Nina Nesbitt: Älskar review – honest electronic pop confessionals

The Scottish singer-songwriter balances catchy pop with reflections on a young woman’s navigation through society and the music business
  
  

Nina Nesbitt
‘Refreshing honesty’… Nina Nesbitt Photograph: PR

Scottish singer-songwriter Nina Nesbitt unintentionally made it into millions of homes when her former boyfriend, Ed Sheeran, wrote a song about their relationship – Nina, on 2014’s X. But she herself has spent a decade on the verge, having narrowly missed the Top 20 with her 2013 single Stay Out and the Top 10 with her 2014 debut album Peroxide.
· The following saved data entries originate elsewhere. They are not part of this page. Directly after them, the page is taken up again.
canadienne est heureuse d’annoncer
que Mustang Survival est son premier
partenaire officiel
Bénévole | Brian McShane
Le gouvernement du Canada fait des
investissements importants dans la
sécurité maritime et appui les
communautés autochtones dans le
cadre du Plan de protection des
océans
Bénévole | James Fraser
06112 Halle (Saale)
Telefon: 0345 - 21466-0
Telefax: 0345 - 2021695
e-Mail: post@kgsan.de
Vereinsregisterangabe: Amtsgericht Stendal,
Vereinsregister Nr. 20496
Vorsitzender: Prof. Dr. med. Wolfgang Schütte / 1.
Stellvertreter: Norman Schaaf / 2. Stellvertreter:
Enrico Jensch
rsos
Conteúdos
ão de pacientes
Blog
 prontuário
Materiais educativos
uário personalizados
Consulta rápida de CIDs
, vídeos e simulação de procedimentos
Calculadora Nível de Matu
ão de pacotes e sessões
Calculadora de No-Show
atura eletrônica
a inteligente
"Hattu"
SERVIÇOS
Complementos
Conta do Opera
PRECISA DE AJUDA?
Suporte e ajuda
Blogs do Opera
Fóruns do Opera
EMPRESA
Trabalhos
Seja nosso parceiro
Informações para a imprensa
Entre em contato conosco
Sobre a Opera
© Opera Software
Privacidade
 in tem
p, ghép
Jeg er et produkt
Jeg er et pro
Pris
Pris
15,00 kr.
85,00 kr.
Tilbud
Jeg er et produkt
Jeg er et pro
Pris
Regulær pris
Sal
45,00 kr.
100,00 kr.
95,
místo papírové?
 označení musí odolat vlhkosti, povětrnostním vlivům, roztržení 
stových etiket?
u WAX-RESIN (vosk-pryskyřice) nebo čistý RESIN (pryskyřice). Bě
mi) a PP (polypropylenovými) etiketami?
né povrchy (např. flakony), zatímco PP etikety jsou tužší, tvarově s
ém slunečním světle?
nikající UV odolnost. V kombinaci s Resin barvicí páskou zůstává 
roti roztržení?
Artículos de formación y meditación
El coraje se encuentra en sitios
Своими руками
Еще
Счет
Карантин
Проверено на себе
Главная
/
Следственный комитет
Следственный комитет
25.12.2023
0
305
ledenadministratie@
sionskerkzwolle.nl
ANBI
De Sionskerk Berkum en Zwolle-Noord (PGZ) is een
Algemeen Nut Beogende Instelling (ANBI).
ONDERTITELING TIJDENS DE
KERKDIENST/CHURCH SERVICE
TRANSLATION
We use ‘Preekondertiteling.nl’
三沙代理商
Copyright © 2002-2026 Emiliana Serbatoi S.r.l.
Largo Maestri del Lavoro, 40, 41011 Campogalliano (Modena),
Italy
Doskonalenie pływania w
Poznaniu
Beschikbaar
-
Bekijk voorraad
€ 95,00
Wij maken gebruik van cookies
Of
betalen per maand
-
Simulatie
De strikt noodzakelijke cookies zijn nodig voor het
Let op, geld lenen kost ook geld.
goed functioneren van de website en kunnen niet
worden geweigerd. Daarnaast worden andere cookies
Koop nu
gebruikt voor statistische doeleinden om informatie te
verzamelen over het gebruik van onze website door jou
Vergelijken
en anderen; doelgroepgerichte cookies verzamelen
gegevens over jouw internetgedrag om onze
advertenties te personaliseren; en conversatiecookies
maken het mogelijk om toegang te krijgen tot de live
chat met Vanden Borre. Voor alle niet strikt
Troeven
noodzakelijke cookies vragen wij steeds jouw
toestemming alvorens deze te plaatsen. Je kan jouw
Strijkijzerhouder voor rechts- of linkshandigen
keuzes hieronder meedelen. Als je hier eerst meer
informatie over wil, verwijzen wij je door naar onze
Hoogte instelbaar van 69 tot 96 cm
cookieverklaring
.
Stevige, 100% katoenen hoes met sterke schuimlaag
Her third album, Älskar, takes her sharp, guitar-led songwriting further into electronic pop. Having started out writing about teenage romance, she is now 28 and singing the dreamy Teenage Chemistry, about feeling the same thrill in an adult relationship (“Like we’re still 18, hands all over me”). Maturity and lockdowns have brought introspection and songs about family – the truly lovely Dinner Table – loss and death, although she’s still capable of writing like a sassy teen on No Time (For My Life to Suck).

At its best, Älskar (meaning “love”) shows us a young woman navigating through society and the music business. Pressure Makes Diamonds kicks back at female stereotypes and insists “I’ll just keep on swimming through the patriarchal system”. Older Guys is a powerful and damning reflection on early relationships that took away her innocence. Colours of You – written with Adele collaborator Dan Wilson – is a more anodyne piano/strings ballad. If Älskar can occasionally feel identikit, there’s a refreshing honesty in its compromise between raw confessionals and acknowledging the pressure to “make it through the bullshit flying at me, write something catchy and turn it into money”.